Mr. Oberman’s focus on competition and skepticism of some of the railroad industry isn’t a departure from his predecessor, Ann Begeman —but his tone is, said Tony Hatch, a veteran railroad analyst.


Previous STB leaders rarely shared their opinions on hot-button topics in the rail industry, but Mr. Oberman has been more vocal, Mr. Hatch said, attending conferences with shippers and sending pointed requests for information on the container-congestion issues to railroad leaders.


“It’s…a lot more vocal board,” he said.


The STB is a vestigial remnant of the first federal regulatory agency of all, the Interstate Commerce Commission, which once wielded immense influence across railroads and swaths of economic activity.


The board, created amid the demise of the preceding commission, has a staff of 120, including lawyers and economists who help it adjudicate shipping rate disputes and applications by railroads to abandon out-of-use lines.


In addition to reviewing the possible acquisition of Kansas City Southern— Canadian Pacific Railway Ltd. is also a suitor—the board is also adjudicating a dispute on the Gulf Coast between Amtrak and two freight railroads.

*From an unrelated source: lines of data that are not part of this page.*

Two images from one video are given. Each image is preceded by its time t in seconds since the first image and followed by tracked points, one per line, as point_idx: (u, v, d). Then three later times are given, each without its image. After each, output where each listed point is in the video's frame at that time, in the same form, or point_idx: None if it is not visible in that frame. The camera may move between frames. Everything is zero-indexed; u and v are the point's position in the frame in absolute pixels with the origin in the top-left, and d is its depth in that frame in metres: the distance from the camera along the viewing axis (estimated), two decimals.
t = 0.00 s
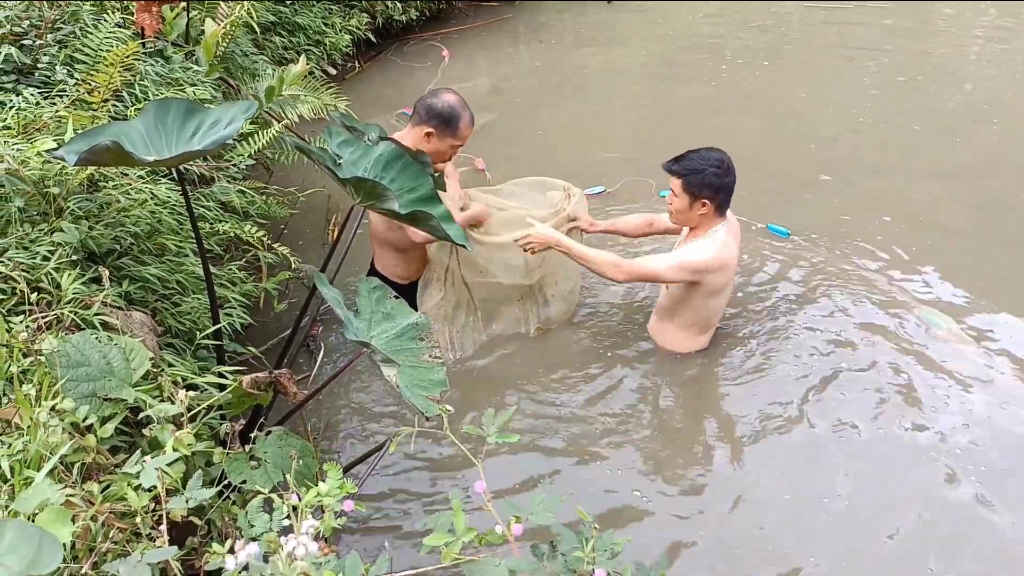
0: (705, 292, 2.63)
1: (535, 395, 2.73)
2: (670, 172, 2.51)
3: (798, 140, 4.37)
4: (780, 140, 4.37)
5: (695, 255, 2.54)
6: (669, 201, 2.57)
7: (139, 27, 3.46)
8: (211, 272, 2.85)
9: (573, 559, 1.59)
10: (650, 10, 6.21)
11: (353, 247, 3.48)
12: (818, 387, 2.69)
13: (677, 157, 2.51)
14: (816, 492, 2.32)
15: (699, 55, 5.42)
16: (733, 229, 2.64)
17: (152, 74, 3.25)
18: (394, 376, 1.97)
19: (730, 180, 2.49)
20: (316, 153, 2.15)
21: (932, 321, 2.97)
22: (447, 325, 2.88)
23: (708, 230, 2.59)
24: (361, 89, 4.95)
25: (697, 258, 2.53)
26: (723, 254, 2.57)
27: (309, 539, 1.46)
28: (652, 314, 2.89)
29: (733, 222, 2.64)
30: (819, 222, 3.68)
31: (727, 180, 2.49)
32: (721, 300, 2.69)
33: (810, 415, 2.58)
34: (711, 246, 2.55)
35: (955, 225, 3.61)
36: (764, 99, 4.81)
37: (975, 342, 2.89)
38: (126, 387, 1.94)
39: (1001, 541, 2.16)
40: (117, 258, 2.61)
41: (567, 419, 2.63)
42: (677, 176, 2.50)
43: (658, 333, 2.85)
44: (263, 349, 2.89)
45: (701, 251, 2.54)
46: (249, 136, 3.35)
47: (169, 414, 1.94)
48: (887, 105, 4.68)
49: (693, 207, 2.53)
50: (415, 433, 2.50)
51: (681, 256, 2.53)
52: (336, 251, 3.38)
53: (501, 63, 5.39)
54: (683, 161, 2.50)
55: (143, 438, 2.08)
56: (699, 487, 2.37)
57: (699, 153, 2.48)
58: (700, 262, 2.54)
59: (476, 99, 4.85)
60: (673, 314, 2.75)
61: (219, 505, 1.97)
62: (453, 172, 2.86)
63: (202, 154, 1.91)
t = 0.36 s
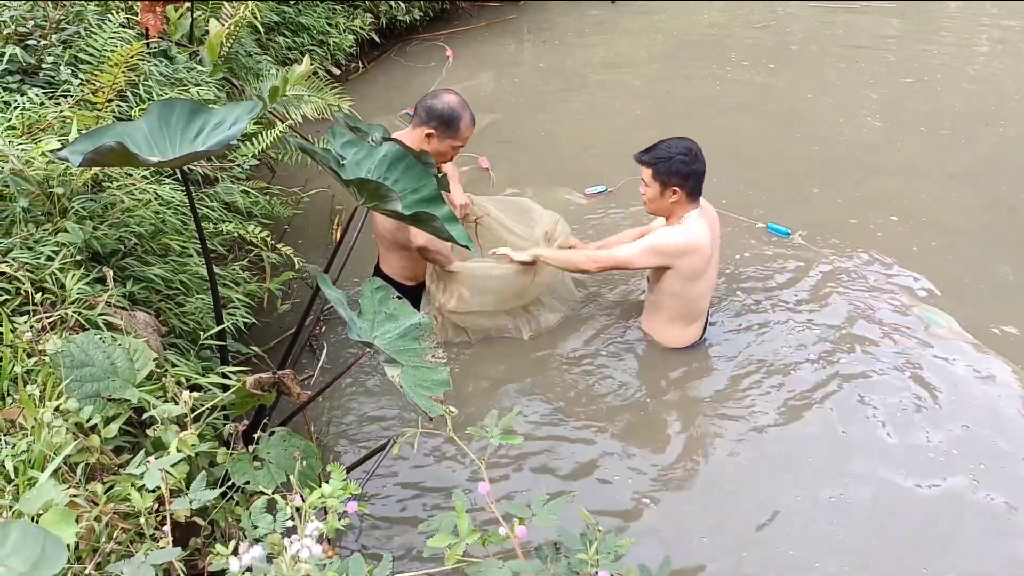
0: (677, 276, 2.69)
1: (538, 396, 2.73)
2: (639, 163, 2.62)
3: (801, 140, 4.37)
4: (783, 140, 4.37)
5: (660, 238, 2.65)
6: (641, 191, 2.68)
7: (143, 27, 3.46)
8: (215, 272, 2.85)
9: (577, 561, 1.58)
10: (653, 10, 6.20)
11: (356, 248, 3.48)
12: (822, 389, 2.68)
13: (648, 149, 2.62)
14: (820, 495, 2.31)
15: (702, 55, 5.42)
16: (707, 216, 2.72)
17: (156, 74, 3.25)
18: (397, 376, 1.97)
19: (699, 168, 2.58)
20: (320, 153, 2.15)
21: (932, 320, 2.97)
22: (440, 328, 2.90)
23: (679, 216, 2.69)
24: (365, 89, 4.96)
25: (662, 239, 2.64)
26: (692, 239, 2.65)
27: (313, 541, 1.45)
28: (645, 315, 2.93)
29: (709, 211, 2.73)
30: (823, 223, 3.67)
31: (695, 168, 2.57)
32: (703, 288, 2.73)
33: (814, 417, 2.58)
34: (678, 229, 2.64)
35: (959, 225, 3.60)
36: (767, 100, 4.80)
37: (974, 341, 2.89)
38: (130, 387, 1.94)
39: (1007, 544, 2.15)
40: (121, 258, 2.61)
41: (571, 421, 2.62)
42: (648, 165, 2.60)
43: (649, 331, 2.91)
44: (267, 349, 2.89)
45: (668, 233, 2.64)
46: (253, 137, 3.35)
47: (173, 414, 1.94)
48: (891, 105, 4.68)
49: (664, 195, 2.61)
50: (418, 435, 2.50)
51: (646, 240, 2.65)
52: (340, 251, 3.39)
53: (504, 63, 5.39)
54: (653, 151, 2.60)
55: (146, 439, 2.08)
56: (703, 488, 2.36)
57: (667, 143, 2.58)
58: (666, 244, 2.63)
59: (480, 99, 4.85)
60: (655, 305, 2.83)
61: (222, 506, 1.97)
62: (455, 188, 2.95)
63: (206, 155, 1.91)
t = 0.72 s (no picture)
0: (668, 268, 2.73)
1: (542, 395, 2.72)
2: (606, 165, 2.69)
3: (805, 139, 4.36)
4: (787, 140, 4.36)
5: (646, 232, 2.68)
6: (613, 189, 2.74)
7: (147, 24, 3.39)
8: (219, 271, 2.85)
9: (581, 561, 1.58)
10: (657, 9, 6.20)
11: (360, 247, 3.48)
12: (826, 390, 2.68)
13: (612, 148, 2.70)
14: (824, 496, 2.31)
15: (706, 54, 5.42)
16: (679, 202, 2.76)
17: (160, 72, 3.25)
18: (401, 375, 1.96)
19: (664, 155, 2.65)
20: (324, 152, 2.14)
21: (931, 318, 2.99)
22: (440, 335, 2.92)
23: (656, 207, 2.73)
24: (368, 88, 4.96)
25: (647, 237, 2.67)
26: (676, 227, 2.68)
27: (317, 541, 1.45)
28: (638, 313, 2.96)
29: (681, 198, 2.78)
30: (828, 222, 3.67)
31: (660, 155, 2.64)
32: (688, 276, 2.77)
33: (818, 417, 2.57)
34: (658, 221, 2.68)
35: (963, 225, 3.59)
36: (771, 99, 4.79)
37: (973, 339, 2.90)
38: (133, 385, 1.94)
39: (1013, 546, 2.14)
40: (125, 257, 2.61)
41: (575, 421, 2.62)
42: (615, 162, 2.67)
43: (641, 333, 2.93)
44: (270, 348, 2.89)
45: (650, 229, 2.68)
46: (256, 135, 3.36)
47: (176, 413, 1.94)
48: (896, 106, 4.67)
49: (637, 187, 2.67)
50: (422, 435, 2.49)
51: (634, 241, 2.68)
52: (344, 249, 3.38)
53: (508, 62, 5.39)
54: (618, 149, 2.68)
55: (150, 437, 2.08)
56: (708, 487, 2.36)
57: (630, 138, 2.66)
58: (653, 238, 2.67)
59: (483, 98, 4.85)
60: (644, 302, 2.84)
61: (226, 504, 1.97)
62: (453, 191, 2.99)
63: (210, 153, 1.91)
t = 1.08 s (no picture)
0: (643, 259, 2.76)
1: (544, 395, 2.72)
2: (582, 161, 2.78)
3: (808, 140, 4.36)
4: (789, 140, 4.36)
5: (621, 223, 2.73)
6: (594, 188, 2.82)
7: (150, 26, 3.51)
8: (222, 271, 2.86)
9: (583, 561, 1.58)
10: (659, 10, 6.20)
11: (362, 246, 3.49)
12: (829, 390, 2.67)
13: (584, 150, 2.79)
14: (827, 496, 2.30)
15: (708, 54, 5.42)
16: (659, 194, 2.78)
17: (163, 73, 3.26)
18: (404, 376, 1.97)
19: (634, 145, 2.70)
20: (327, 153, 2.15)
21: (933, 317, 2.97)
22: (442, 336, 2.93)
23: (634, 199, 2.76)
24: (371, 88, 4.96)
25: (618, 227, 2.72)
26: (648, 218, 2.71)
27: (320, 540, 1.45)
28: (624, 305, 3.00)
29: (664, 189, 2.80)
30: (830, 222, 3.66)
31: (629, 146, 2.70)
32: (667, 267, 2.79)
33: (821, 418, 2.57)
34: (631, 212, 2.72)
35: (965, 226, 3.59)
36: (773, 100, 4.79)
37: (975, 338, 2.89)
38: (136, 385, 1.95)
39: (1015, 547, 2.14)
40: (128, 256, 2.62)
41: (577, 421, 2.61)
42: (588, 162, 2.75)
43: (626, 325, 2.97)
44: (273, 348, 2.90)
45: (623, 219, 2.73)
46: (260, 136, 3.36)
47: (179, 413, 1.94)
48: (898, 107, 4.66)
49: (614, 181, 2.73)
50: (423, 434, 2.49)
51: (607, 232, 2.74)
52: (346, 250, 3.39)
53: (510, 62, 5.39)
54: (589, 149, 2.76)
55: (153, 436, 2.08)
56: (710, 488, 2.36)
57: (602, 134, 2.73)
58: (628, 230, 2.71)
59: (486, 99, 4.85)
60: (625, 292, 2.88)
61: (228, 503, 1.97)
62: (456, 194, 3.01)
63: (212, 153, 1.91)
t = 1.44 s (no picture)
0: (653, 248, 2.71)
1: (546, 395, 2.72)
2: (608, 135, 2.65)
3: (811, 140, 4.36)
4: (792, 140, 4.36)
5: (637, 210, 2.65)
6: (613, 161, 2.71)
7: (155, 26, 3.48)
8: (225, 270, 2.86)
9: (586, 560, 1.58)
10: (663, 10, 6.20)
11: (365, 246, 3.49)
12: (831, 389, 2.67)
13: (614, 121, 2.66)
14: (830, 497, 2.30)
15: (712, 55, 5.41)
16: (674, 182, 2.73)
17: (167, 72, 3.27)
18: (406, 374, 1.96)
19: (666, 130, 2.60)
20: (330, 152, 2.15)
21: (932, 317, 2.97)
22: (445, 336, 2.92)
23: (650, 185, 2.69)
24: (374, 88, 4.97)
25: (635, 216, 2.64)
26: (664, 207, 2.66)
27: (324, 538, 1.45)
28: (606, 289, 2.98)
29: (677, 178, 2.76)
30: (833, 222, 3.66)
31: (661, 130, 2.59)
32: (667, 257, 2.78)
33: (824, 418, 2.56)
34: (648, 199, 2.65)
35: (970, 226, 3.58)
36: (777, 100, 4.79)
37: (974, 337, 2.90)
38: (140, 383, 1.95)
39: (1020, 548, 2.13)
40: (132, 255, 2.62)
41: (579, 421, 2.61)
42: (616, 135, 2.63)
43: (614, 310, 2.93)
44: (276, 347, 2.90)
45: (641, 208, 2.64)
46: (263, 135, 3.37)
47: (183, 411, 1.95)
48: (902, 107, 4.65)
49: (637, 161, 2.63)
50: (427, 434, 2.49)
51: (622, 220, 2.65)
52: (349, 250, 3.40)
53: (513, 62, 5.39)
54: (619, 122, 2.63)
55: (157, 435, 2.09)
56: (713, 487, 2.35)
57: (634, 111, 2.61)
58: (646, 217, 2.63)
59: (489, 99, 4.86)
60: (625, 278, 2.82)
61: (231, 502, 1.98)
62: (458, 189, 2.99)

Amtrak wants to resume passenger rail service that has been suspended since Hurricane Katrina. CSX and Norfolk Southern, who own the tracks along that route, say that adding passenger trains will require billions of dollars of investment and interfere with freight traffic.


A resolution in Amtrak’s favor could substantially change the passenger railroad’s ability to extend new service on existing freight lines, a right that exists under federal law but that has been little exercised in part because of concerns it would interfere with the movement of goods.


Mr. Oberman also established a new passenger rail working group that is preparing to begin enforcing new on-time performance standards beginning next year.


Under those rules, which freights, Amtrak, and the government battled over for a decade, freight railroads could face penalties for delaying passenger trains, which run over freight-owned tracks across most of the country. Rulings favorable to passenger railroads in both matters could help make feasible Mr. Biden’s vision of vastly expanding train travel in the country.


By far the biggest fight is over reciprocal switching. The STB under a former chairman considered a rule on the topic in 2016 but it has languished in the years since. Mr. Biden’s executive order on competition urged STB to revive the rule-making, something Mr. Oberman has said the STB will do.


That brought immediate outrage from AAR and the freight railroads as well as warnings from some members of Congress that the STB shouldn’t meddle in the operations of the railroads.


“Forced switching would not increase real competition but instead is being sought as a backdoor attempt to drive down rates to below-market levels,” AAR’s Mr. Jefferies said. “Such government intervention would undermine railroads’ efforts to maximize network efficiency and push more freight to already overburdened and underfinanced highways.”


Mr. Oberman countered that many of the mergers that consolidated the rail industry 20 years ago included contracts for reciprocal switching among railroads, which have operated without major problems since.


“The railroads would prefer that we do nothing ever, except pre-empt everybody else from regulating the railroads,” Mr. Oberman said. “I think the reaction, and I’ve told them, by the way, was way overdone and exaggerated.”


Corrections & Amplifications

The Surface Transportation Board of three Republicans and two Democrats said Canadian National Railway Co. can’t use a temporary voting trust as part of its $30 billion acquisition of the Kansas City Southern railroad. An earlier version of this article incorrectly said the board was made up of three Democrats and two Republicans. (Corrected on Sept. 2.)